International Humanist and Ethical Union
46th Session of the UN Human Rights Council (22 February – 19 March 2021)
Item 6: UPR on the Maldives
Speaker: Elizabeth O’Casey
The Maldives should, [I quote] “Remove legal provisions that restrict the right to freedom of religion or belief, guarantee the right to manifest one’s religion or belief, and combat discrimination and intolerance against persons belonging to religious minorities.”
This was a recommendation made during the review (A/HRC/46/10, recommendation 133.164). It is notable in articulating some of the very minimum requirements to realise the basic right to FoRB and non-discrimination.
It was not accepted by the Maldives. ( A/HRC/46/10/Add.1)
Yet, those promoting tolerance and secularism in the country have been facing online and offline violence for the past ten years.
The media often carry names and photos of individuals with allegations of apostasy, atheism, secularism, homosexuality or support for homosexuality.
Gender based violence and homophobia have thrived, largely instigated by religious hardliners using Islam to justify killings and discrimination.

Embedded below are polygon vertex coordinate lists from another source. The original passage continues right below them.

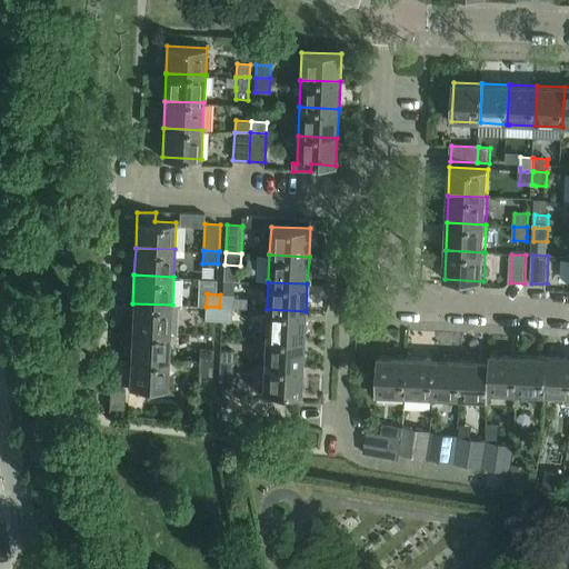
[(219,307),(233,308),(233,295),(220,295),(219,307)]
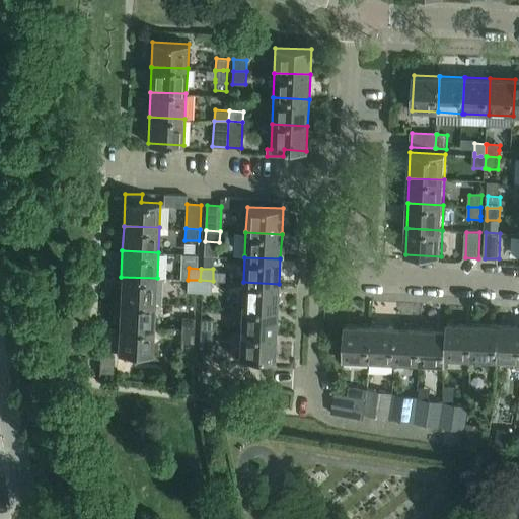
[(156,303),(157,278),(121,277),(120,301),(156,303)]
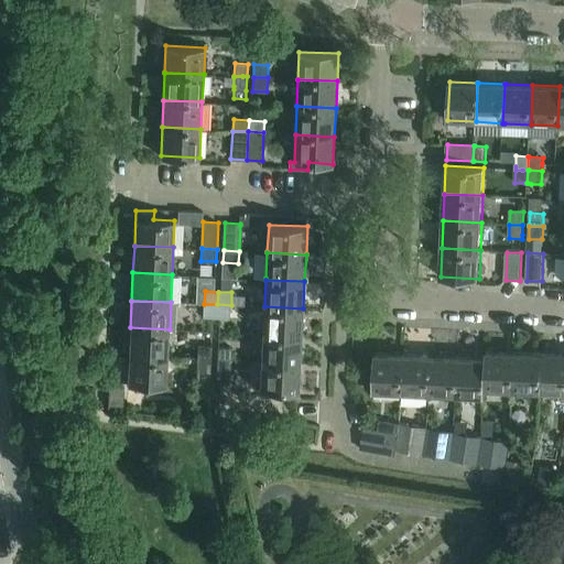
[(216,318),(217,304),(204,304),(204,317),(216,318)]
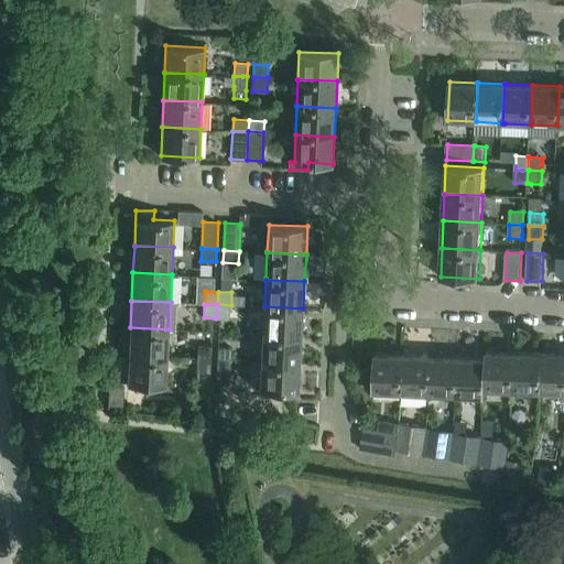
[(230,318),(231,305),(217,304),(216,318),(230,318)]
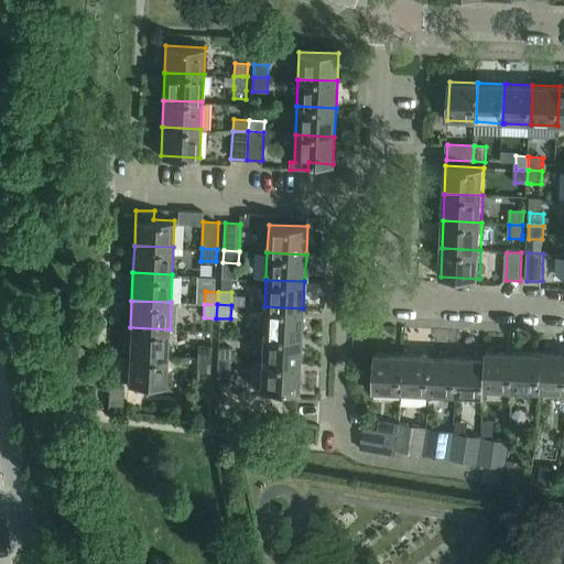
[(264,306),(263,334),(302,336),(303,308),(264,306)]
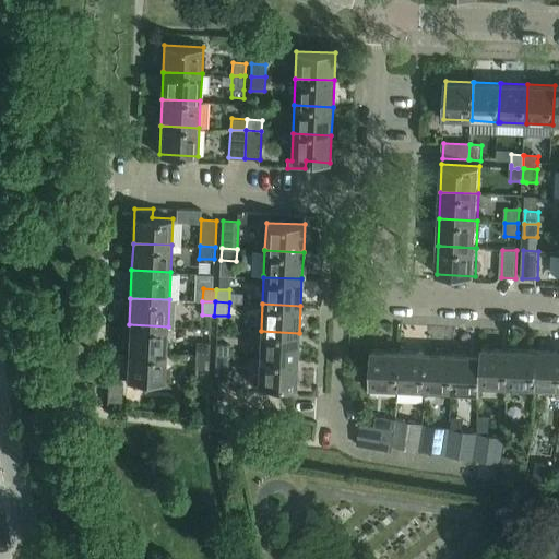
[(166,354),(168,326),(129,324),(128,352),(166,354)]
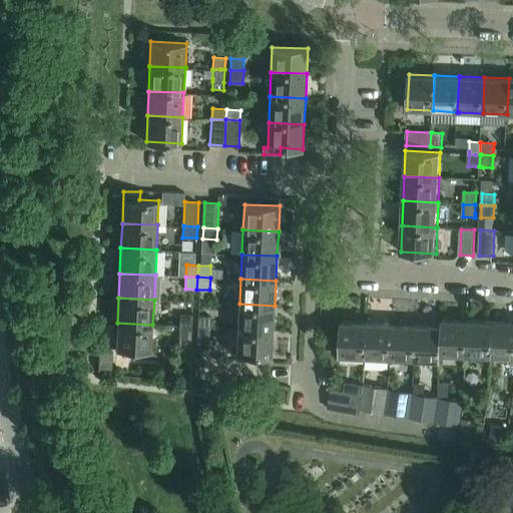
[(239,304),(237,329),(274,331),(275,306),(239,304)]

In 2019, after publishing a report on radicalisation, the Maldivian Democracy Network (MDN) was arbitrarily suspended and the authors summoned after a complaint filed by the Islamic Ministry, alleging “blasphemous” content.
Indeed, since the current government assumed power in 2018, six Maldivians have been accused of “blasphemy.” One of those, Mohamed Rusthum Mujuthaba, has been kept in extended pre-trial detention, and according to his family, has suffered torture and solitary confinement. At the time of his arrest Rusthum was the subject of threats from violent groups, and had requested police protection.
Whilst we welcomed the establishment of the Deaths and Disappearances Commission in 2018, we note with regret it has yet to complete any investigations. This includes the forced disappearance of journalist Ahmed Rilwan and the murder of blogger Yameen Rasheed, both cases connected to violent extremism and religious fundamentalism.
The rights to freedom of belief and expression, freedom from violence and discrimination are right held by all Maldivians, whatever their religion or belief. We urge the government, to abolish its blasphemy laws, release all being held on blasphemy charges, drop charges against MDN, and urgently tackle the intolerance and violence fostered by religious extremists in the country.